▸ Document text
:::

To sum it up, I’m using Caddy to (1) serve files, (2) provide an interactive file-manager and (3) to reverse proxy and manage certificates via Let’s Encrypt, Sentry to aggregate log messages and exceptions encountered per-machine, per-organisation (Colorbleed and Mindbender), Papertrail to aggregate log messages generated by each of the server applications and Logspout to pass them along from each individual Docker instance that ultimately acts as the procesing hub of servers.

GitHub

Sequences

Sequences include any asset consisting of 2 or more files and publishing them required some ingenuity.

With traditional assets, what you ultimately load is a file, referred to as a “representation”. A file has a name and an extension, the extension signifying the format in which the contained data is stored as. Such as .abc for Alembic caches and .ma for a generic Maya scene file, used for rigs amongst other things.

This maps well to how files are typically managed by the operating system, that associates relevant software to the suffix of each file.

With sequences, things are no different. When publishing a sequence of files - such as ["background.1000.exr", "background.1001.exr"] - we treat their parent directory as the representation.

v001/
  background.exr/
    background.1000.exr
    background.1001.exr
    background.1002.exr
    ...

Even though background.exr is a directory, it is managed no differently from how any other representation is managed. That is, when a representation is handed to one of your Loader plug-ins it is handed the resolved absolute path to it, which in this case just so happens to be the path to a directory.

:::

[A run of records]
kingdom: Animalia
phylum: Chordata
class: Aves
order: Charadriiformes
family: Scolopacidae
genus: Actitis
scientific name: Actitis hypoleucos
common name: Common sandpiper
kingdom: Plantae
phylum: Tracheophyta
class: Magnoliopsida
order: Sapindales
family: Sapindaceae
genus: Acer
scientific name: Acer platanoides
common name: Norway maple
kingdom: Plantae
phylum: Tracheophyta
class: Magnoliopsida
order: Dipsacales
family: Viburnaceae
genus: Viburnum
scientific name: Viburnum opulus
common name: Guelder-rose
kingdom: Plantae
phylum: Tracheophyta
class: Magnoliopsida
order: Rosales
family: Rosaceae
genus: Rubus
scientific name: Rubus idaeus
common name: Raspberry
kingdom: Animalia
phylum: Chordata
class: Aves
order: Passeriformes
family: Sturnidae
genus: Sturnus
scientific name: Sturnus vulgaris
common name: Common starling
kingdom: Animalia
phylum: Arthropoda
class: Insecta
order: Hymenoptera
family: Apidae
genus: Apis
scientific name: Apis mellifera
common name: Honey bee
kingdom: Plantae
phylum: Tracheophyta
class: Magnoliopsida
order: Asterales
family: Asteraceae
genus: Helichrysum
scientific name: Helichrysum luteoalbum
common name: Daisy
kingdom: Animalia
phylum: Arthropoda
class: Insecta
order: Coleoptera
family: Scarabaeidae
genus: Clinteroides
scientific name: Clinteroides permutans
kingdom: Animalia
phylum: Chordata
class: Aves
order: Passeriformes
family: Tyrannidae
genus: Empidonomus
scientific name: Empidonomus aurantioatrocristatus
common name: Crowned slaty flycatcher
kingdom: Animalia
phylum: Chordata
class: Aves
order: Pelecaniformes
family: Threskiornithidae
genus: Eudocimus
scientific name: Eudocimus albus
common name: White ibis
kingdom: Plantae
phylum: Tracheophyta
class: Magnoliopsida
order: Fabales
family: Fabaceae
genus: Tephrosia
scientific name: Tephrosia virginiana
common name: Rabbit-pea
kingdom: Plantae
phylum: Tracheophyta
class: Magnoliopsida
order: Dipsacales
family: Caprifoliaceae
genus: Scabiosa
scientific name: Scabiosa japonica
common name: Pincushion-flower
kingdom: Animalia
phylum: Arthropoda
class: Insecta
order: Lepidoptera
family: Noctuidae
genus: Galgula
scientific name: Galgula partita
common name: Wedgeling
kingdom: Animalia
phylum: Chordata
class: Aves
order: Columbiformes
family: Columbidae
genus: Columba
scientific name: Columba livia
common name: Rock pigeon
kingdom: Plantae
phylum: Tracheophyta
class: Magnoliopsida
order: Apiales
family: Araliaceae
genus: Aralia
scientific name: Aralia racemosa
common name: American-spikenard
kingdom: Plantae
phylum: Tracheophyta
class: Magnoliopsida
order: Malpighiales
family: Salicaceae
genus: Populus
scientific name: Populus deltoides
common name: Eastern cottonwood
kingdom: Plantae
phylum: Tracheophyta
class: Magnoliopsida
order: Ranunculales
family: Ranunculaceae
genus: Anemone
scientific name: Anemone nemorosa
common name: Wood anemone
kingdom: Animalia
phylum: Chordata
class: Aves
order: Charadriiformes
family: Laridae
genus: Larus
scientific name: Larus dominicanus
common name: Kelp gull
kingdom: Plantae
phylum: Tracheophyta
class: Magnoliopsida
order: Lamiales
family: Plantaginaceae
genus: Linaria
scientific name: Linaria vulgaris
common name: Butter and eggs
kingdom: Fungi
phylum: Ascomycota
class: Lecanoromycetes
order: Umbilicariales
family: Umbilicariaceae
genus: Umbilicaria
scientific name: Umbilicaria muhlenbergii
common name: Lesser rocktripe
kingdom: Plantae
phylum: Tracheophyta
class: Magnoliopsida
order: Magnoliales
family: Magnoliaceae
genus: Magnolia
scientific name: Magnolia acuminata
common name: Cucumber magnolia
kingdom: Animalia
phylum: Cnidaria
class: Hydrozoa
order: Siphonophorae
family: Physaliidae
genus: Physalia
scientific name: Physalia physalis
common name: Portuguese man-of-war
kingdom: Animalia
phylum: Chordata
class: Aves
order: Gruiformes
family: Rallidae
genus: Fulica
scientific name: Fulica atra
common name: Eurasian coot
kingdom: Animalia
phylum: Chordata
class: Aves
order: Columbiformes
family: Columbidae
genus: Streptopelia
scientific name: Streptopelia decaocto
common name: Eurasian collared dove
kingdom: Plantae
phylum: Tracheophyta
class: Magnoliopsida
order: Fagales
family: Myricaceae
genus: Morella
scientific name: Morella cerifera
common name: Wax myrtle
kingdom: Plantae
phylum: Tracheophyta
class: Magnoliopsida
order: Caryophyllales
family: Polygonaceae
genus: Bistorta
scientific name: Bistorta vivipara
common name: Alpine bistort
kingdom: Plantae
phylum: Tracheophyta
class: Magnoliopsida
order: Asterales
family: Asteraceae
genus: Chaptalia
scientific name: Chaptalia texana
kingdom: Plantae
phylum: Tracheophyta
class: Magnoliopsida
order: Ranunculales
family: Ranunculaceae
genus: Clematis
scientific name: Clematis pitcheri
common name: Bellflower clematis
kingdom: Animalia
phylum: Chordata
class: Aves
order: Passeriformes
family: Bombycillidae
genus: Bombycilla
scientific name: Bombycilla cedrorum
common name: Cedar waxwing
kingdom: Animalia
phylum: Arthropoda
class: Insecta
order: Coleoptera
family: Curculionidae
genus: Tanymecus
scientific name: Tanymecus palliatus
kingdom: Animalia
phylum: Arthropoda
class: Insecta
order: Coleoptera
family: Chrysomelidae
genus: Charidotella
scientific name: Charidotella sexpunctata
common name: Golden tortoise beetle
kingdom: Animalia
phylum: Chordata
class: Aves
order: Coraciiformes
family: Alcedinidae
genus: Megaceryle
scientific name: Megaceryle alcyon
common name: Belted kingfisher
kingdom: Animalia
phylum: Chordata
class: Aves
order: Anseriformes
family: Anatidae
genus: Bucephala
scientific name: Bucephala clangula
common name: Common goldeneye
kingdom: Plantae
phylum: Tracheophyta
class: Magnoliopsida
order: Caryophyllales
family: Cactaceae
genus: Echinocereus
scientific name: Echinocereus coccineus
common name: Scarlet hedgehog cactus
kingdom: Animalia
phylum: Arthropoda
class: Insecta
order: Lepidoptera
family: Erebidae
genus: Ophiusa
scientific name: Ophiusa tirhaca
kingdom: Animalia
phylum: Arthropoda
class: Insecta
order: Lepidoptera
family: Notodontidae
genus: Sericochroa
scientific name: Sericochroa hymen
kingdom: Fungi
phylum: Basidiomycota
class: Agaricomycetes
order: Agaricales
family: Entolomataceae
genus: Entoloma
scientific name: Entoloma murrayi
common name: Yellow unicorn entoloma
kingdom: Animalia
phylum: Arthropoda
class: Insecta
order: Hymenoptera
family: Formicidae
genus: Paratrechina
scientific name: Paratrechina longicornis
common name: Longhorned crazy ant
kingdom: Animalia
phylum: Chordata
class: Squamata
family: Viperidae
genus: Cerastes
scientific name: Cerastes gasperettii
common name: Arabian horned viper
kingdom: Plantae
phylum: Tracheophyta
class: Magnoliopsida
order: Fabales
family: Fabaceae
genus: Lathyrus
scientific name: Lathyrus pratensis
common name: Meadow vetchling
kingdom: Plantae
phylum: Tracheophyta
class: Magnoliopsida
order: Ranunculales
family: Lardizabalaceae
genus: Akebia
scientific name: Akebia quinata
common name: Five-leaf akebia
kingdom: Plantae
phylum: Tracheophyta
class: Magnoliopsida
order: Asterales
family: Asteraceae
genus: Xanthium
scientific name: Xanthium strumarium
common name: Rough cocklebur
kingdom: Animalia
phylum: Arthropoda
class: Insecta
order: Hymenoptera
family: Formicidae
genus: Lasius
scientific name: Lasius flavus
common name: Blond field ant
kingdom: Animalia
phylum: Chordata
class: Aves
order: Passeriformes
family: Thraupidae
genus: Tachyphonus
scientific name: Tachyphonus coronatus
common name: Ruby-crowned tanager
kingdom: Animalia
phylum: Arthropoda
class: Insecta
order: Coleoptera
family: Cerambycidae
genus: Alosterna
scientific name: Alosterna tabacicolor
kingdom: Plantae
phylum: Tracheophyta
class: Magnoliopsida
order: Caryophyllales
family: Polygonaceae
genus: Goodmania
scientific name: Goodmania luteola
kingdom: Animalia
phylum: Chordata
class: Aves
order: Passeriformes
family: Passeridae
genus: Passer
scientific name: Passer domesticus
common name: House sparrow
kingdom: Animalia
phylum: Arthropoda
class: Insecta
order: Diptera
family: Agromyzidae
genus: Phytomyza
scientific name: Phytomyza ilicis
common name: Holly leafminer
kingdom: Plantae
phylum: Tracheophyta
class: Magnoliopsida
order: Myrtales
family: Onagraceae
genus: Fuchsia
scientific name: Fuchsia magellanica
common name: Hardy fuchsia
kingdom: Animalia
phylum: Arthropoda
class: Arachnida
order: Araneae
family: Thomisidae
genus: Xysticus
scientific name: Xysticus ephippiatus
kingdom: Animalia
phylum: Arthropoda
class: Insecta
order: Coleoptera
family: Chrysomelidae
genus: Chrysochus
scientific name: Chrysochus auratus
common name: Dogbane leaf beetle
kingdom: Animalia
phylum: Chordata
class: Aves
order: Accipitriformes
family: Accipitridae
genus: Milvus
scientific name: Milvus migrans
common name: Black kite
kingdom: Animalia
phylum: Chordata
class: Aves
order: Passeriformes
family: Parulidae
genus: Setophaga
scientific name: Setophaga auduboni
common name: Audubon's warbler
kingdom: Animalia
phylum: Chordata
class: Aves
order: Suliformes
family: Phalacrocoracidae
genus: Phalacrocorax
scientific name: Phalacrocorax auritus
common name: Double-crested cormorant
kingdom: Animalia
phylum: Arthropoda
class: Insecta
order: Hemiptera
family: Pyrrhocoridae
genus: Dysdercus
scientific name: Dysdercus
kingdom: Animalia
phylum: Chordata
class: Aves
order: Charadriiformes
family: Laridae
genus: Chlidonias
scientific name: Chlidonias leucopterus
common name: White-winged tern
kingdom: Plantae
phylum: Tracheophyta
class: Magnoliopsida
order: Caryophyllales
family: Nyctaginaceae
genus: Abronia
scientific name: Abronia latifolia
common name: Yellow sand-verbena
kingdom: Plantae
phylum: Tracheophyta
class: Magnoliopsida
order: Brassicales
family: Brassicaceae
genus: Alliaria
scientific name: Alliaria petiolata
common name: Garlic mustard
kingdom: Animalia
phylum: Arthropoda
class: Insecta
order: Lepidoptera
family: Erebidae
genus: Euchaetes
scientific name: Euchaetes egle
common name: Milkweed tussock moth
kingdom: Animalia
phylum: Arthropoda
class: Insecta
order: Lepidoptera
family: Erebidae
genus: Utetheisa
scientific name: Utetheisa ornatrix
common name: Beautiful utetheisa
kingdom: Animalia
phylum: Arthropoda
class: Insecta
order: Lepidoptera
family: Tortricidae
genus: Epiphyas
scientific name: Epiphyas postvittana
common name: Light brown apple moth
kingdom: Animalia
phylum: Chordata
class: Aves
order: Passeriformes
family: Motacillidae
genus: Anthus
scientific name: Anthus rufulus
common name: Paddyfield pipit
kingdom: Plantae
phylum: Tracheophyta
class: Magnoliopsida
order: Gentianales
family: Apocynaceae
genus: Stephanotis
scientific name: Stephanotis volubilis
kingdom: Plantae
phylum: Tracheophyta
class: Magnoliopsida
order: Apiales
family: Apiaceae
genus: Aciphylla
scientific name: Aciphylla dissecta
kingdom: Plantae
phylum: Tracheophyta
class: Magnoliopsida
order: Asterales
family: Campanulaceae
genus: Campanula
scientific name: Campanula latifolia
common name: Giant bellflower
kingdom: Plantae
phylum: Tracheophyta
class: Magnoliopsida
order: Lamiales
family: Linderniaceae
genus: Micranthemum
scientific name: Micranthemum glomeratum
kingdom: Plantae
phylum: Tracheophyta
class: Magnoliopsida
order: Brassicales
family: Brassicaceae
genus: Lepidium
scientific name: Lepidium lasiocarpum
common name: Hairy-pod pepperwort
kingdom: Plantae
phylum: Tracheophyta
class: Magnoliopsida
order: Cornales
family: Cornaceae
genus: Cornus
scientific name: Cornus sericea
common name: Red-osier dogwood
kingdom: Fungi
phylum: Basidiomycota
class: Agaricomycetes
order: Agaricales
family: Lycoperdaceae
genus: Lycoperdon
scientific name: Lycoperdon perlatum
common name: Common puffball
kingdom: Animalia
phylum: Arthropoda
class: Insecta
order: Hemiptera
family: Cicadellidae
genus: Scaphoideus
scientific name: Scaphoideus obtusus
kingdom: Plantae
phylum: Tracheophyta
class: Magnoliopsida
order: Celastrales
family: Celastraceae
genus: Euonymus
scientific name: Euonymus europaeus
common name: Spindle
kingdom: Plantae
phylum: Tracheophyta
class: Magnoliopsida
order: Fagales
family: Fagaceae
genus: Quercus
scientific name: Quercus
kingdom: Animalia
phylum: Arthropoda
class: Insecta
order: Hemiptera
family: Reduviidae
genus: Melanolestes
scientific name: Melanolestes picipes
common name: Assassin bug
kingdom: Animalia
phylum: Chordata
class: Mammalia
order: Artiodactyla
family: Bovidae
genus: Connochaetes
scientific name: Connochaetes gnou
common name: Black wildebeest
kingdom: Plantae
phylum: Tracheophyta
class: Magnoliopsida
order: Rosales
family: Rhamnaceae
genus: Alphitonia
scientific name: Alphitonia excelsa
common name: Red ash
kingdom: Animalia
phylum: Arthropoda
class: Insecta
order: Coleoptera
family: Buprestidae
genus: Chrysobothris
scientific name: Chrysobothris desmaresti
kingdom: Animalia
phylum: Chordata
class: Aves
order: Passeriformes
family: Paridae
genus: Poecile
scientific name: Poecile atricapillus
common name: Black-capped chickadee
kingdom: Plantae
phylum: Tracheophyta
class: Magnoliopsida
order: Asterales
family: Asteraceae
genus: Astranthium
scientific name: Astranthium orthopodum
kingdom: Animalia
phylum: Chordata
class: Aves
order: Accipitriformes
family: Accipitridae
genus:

:::

▸ Your goal
In the text about publishing sequences, what is treated as the representation when a sequence of files is published?

▸ Exercise output
The parent directory of the files.